▶ **O que fazer**:
Continue a notícia sobre a prisão do empresário e do filho, começando logo depois da última frase.

--- Trecho do documento ---

O empresário W.D. e seu filho E.H.D., denunciados por tráfico de drogas, vão continuar presos. O presidente em exercício do Superior Tribunal de Justiça (STJ), ministro Cesar Asfor Rocha, indeferiu o pedido de liminar em habeas-corpus para que aguardassem o julgamento em liberdade.
Pai e filho foram presos em flagrante por investigadores do Grupo Armado de Repressão a Roubos e Assaltos (GARRA) da Polícia Civil paulista, em julho deste ano. Na operação, encontraram sete quilos de cocaína na sede da construtora do empresário, a Cristo Rei Comércio e Administração Ltda.
A defesa recorreu ao STJ após ter o pedido de liberdade provisória negado pelo Tribunal de Justiça do Estado de São Paulo (TJSP). Alega constrangimento ilegal em razão da negativa de relaxamento da prisão em flagrante, uma vez que não há indícios de que a droga apreendida no escritório da construtora seja do empresário. Alegou, ainda, condições pessoais favoráveis para o relaxamento, tais como: a primariedade, a idade avançada, a doença do empresário (acidente vascular cerebral), o desempenho de função licita e residência fixa. Por fim, a defesa sustentou que a pressão processual não deve ter caráter de julgamento antecipado.

--- Itens exibidos ---

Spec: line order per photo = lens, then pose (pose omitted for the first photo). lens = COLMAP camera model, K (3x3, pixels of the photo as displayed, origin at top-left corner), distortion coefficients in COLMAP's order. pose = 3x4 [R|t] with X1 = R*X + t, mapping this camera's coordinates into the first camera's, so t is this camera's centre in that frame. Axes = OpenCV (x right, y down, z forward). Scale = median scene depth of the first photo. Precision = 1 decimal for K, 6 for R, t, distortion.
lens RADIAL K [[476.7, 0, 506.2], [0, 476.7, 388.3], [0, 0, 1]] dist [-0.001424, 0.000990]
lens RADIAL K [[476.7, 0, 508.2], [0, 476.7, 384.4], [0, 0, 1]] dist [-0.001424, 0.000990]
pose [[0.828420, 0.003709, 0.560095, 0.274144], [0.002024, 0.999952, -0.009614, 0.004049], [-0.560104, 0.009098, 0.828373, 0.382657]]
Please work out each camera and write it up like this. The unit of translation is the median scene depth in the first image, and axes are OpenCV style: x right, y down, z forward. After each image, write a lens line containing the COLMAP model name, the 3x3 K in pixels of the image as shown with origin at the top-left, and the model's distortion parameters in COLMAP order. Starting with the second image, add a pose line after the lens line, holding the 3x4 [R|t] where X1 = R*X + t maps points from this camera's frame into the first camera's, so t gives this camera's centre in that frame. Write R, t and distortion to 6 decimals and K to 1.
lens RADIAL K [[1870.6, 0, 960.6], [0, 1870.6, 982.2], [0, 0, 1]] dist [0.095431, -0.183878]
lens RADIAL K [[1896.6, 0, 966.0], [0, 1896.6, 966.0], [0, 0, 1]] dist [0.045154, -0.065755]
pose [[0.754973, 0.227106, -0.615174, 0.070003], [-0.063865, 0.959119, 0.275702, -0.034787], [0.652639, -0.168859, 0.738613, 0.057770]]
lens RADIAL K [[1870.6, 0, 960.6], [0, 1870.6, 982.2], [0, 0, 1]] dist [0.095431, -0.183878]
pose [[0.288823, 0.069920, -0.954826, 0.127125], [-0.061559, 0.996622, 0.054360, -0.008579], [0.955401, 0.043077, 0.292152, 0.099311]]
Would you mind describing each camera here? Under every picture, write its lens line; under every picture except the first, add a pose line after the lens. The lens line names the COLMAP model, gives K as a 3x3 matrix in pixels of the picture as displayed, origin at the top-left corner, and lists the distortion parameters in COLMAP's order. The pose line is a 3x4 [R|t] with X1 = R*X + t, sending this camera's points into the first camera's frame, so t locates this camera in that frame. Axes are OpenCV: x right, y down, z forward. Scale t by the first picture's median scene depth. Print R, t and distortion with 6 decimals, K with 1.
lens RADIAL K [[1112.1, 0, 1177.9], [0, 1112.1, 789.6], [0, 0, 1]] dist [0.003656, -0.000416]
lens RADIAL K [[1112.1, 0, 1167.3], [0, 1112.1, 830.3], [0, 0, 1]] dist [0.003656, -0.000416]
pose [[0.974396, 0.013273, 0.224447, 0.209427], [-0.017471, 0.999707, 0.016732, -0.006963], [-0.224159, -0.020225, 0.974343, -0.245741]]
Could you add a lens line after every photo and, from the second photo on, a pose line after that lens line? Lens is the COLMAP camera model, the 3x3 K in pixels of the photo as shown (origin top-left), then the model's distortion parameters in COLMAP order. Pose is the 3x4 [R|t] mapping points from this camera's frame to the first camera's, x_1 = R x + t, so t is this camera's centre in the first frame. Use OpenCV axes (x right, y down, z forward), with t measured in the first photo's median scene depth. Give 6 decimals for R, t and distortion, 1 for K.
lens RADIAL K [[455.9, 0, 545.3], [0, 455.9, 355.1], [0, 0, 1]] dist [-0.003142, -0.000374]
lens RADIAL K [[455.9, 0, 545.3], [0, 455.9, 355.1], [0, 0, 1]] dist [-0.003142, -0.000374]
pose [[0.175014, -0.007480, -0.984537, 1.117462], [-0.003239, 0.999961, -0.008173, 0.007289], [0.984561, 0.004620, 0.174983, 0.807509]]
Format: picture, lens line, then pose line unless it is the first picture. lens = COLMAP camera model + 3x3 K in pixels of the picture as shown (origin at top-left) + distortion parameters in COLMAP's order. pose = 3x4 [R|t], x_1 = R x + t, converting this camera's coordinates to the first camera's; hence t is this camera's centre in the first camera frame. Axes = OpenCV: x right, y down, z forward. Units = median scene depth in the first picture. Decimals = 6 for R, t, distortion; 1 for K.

---

▶ **Resposta**:
Ao decidir o pedido de liminar em habeas-corpus, o ministro Cesar Rocha destacou que, no caso, não há abuso de poder ou flagrante ilegalidade na decisão contestada. Para ele, o exame das demais questões relatadas no habeas-corpus demanda revisão aprofundada de fatos e provas, o que não se admite nesta via.